The CCJ three years on
RICKEY SINGH, Observer Caribbean correspondent
RICKEY SINGH, Observer Caribbean correspondent
Wednesday, April 16, 2008
TODAY marks the third anniversary of the Caribbean Court of Justice (CCJ) that was ceremonially inaugurated in Trinidad and Tobago with an inter-faith service on April 16, 2005 to usher in a historic moment for the development of a Caribbean jurisprudence.
It was established to function both as a final appellate institution and with an original jurisdiction for resolution of trade disputes arising from interpretation of the revised Caricom Treaty.
Three years after its inauguration with headquarters in Port of Spain, the CCJ remains the final appeal court of just its first two member states - Guyana and Barbados. It has delivered judgments in a dozen cases between October 2005 and March 2008.
All other partner states of the English-speaking Caribbean, including its home base, Trinidad and Tobago, continue to access the Privy Council in London, consistent with an age-old colonial tradition and with no movement on the political horizon for a change in its membership status quo in the immediate future.
The Barbados-based Caribbean Development Bank (CDB) has, to its list of credits, the successful mobilisation of US$100 million on the international money market for the financing of the CCJ with a carefully crafted repayment scheme by governments of the participating member states.
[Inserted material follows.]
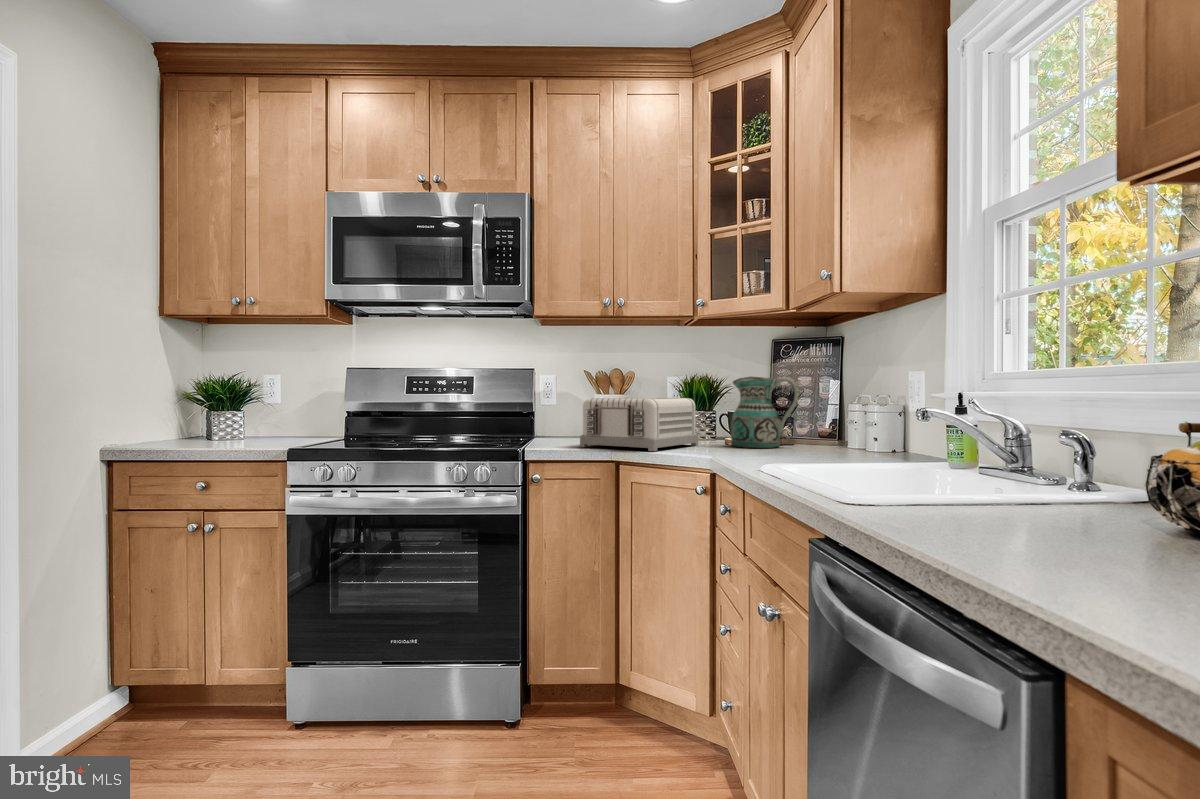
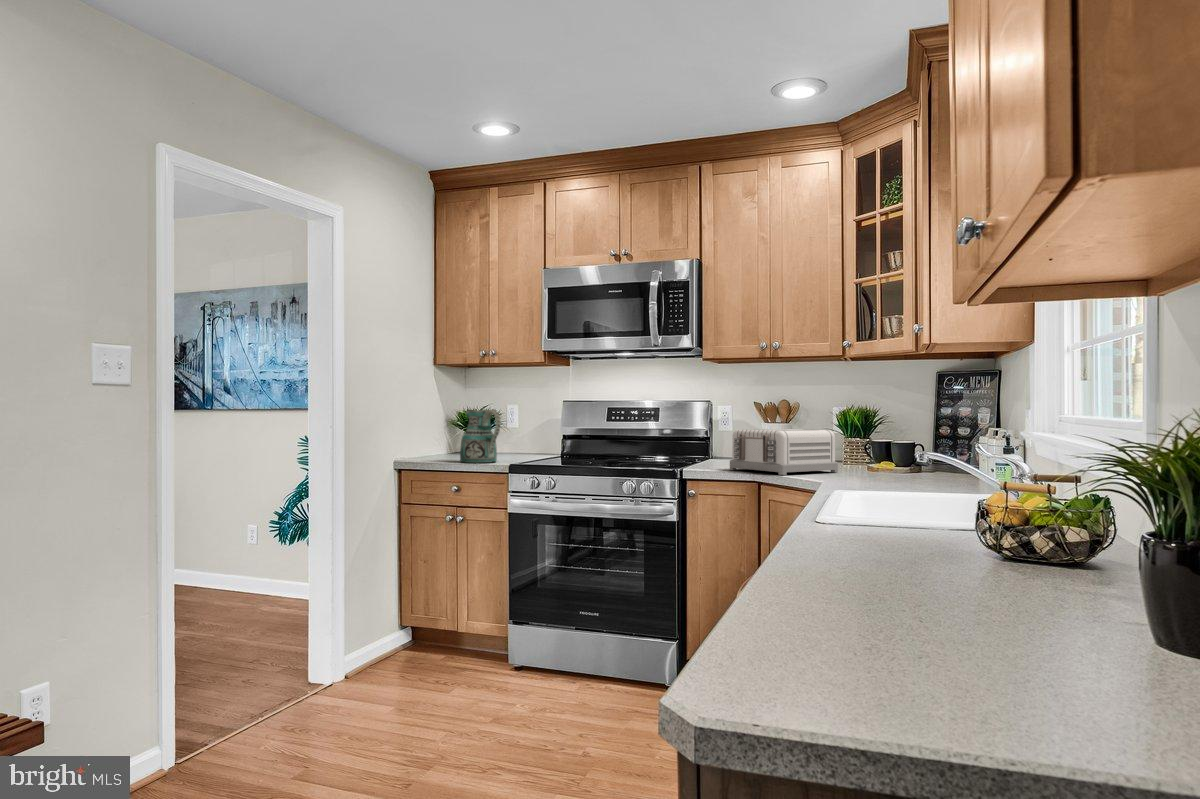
ceramic pitcher: present [731,376,799,448] -> present [460,409,501,463]

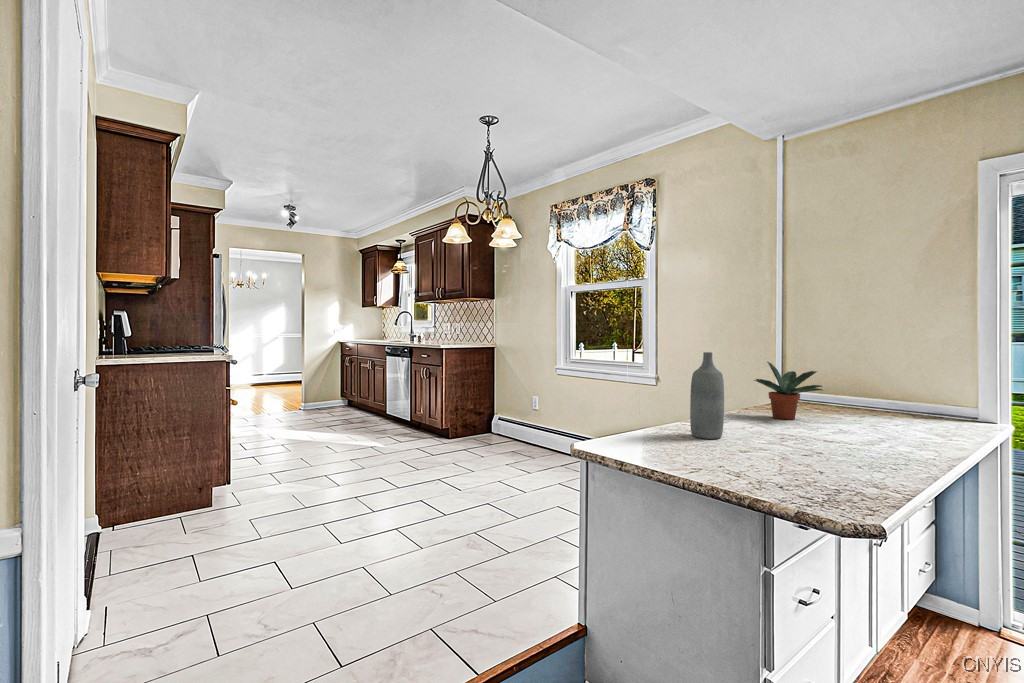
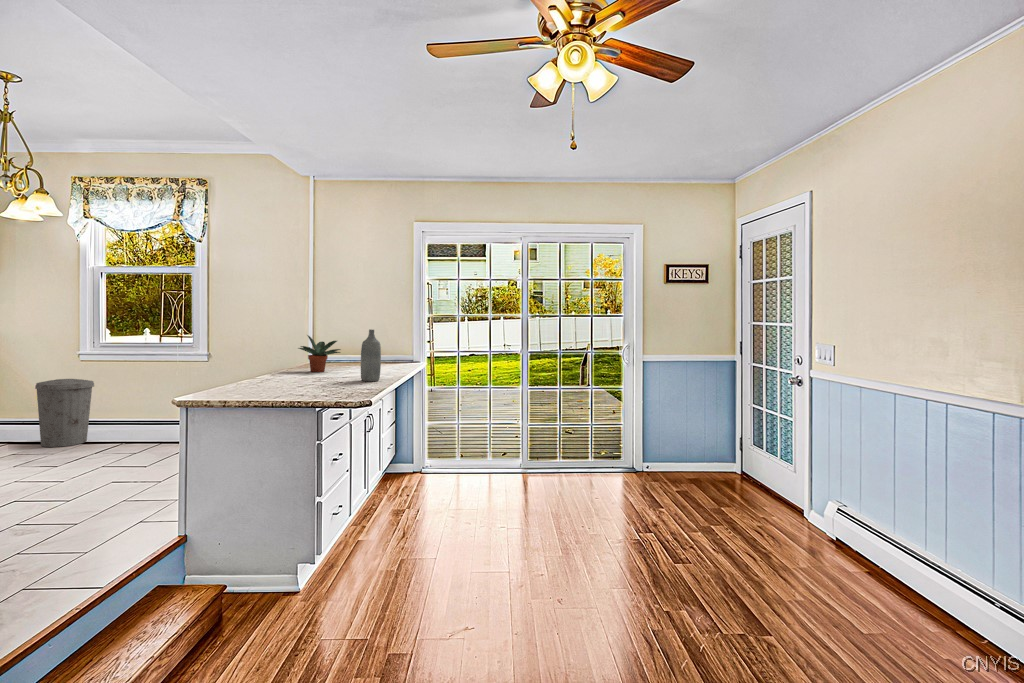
bottle: present [690,352,724,439] -> present [361,329,381,381]
trash can: none [522,398,563,462] -> present [35,379,94,447]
While all member countries pay their contributions for the operational budget of the CCJ - estimated at approximately US$4.05 million in 2006 - only Barbados and Guyana can rightly access it as their court of last resort, plus its jurisdiction on trade disputes.
The explanation often offered by Caricom governments yet to sever links with the Privy Council is that they may first have to go the route of a national referendum. But constitutional experts have pointed out that while in Jamaica both dominant political parties have, as of last year, now committed themselves to the referendum course to determine replacement of the Privy Council with the CCJ, at least four Eastern Caribbean countries do not necessarily have to do so.
These four, all in the OECS sub-region - St Vincent and the Grenadines, St Lucia, St Kitts and Nevis, and Dominica - have the option to negotiate support for a two-thirds parliamentary majority to access the CCJ as their final appellate court, rather than resorting to a two-track approach to obtain both the required parliamentary majority and going for a national referendum.
None of this quartet of countries has attempted, under different administrations, to educate the public in favour of replacing the Privy Council with the CCJ. Instead, there continues to be the curious scenario of opposition parties often on the offensive to retain the Privy Council, particularly when they disagree with judgements of their own courts.
Focus on Jamaica
On the other hand, governing parties justify the existence of the CCJ, but without pursuing any significant initiative to move the process towards terminating access to the Privy Council and allowing unchallenged claims of their domestic political opponents.
Latest criticisms levelled at the CCJ in Trinidad and Tobago - where passionate debates often take place about the independence and integrity of the local judiciary - came last week from United National Congress parliamentarian, Senator Wade Mark.
Not only did he engage in a verbal assault against the Patrick Manning administration for, as he claimed, being part of the regional governments "wasting" some TT$400 million (US$66.4 million) annually on the CCJ, but thought it necessary to introduce the race factor with his questioning of any West Indian of Indian descent being among the appointed judges.
In plural Caricom societies like Trinidad and Tobago and Guyana, the race factor in high-profile appointments, including the judiciary, has long been a sensitive issue.It is troubling that Senator Mark should raise, at this stage, the race factor when seven distinguished legal luminaries comprise the judges of the court (two more are yet to be appointed), when making his criticisms against poor fiscal management by the Manning administration.
Incidentally, the senator is way off mark in speaking of wastage of $400 million when the total recurrent and capital budget for the CCJ in 2006, as audited, was US$7.2 million (including US$2.7 million in capital expenditure).
At present, ironically, and strange as it may seem to some, hope is being encouraged on Jamaica moving towards the promised referendum on the CCJ as its court of last resort.
The feeling is that once it takes place, the outcome will be positive in favour of terminating access to the Privy Council. Such a development could well inspire other Caricom states to cease being negative about the CCJ and broaden access.